Written exercise 1 - In the listing, take the stretch from the line containing "Yuri: 9:16 -> none" through the end of the listing and give it again with "none" replaced by "blank", changing nothing else. Leave the pictures out of your answer.

Text extract -
----

Registration free and open to PU faculty, staff, and students For updates, please visit: english.princeton.edu/events/colloquia/
This year’s Contemporary Poetry Colloquium focuses on ecotheories and ecopoetics—the work of scholars for whom ecology becomes a foundation for theories of literature, and for whom literature becomes a foundation for theories of ecology. Some ecocritics have approached the question of literature and the environment using a representational framework, asking: what more-than-human forms or ecological relationships do writers represent in language? In this colloquium we want to ask a different set of questions: What ecotheories become possible if poiesis (or environment-building) rather than representation guides analysis? What material, ethical, and aesthetic possibilities open up if we consider art not as a mirror but as a site of interaction for human and non-human actors? What are the processes, kinetics, and performances of ecological thinking? How do we de-metaphorize and re-materialize terms like ecology and ecosystem? What possibilities does such a recasting open up for literary form and literary theory? Finally, how might ecotheories help construct a decolonial ethics and politics for our contemporary moment?

----

(Collected data)

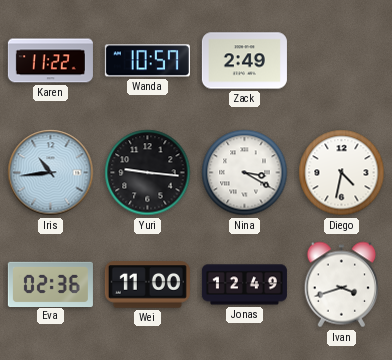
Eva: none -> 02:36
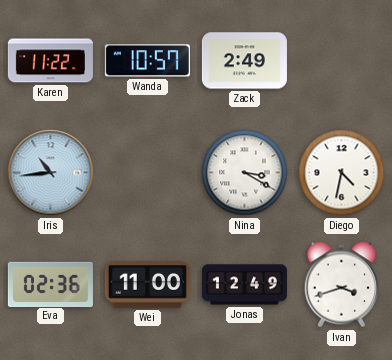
Yuri: 9:16 -> none
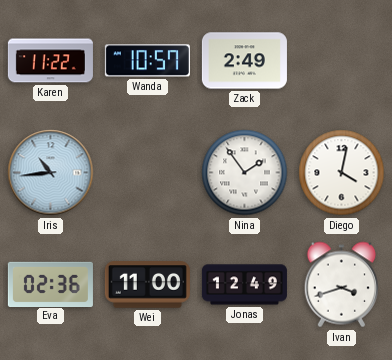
Nina: 3:20 -> 1:54
Diego: 4:32 -> 4:02
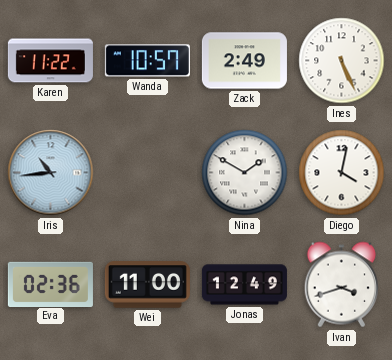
Ines: none -> 5:26
Nina: 1:54 -> 1:50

----

Written exercise 2 -
Answer these questions on the colloquium announcement:
(a) To whom is registration free and open?
(b) What does this year's Contemporary Poetry Colloquium focus on?
(c) Rather than as a mirror, how does the colloquium propose considering art?

Task solution 1 -
Yuri: 9:16 -> blank
Nina: 3:20 -> 1:54
Diego: 4:32 -> 4:02
Ines: blank -> 5:26
Nina: 1:54 -> 1:50

Task solution 2 -
(a) PU faculty, staff, and students
(b) Ecotheories and ecopoetics
(c) As a site of interaction for human and non-human actors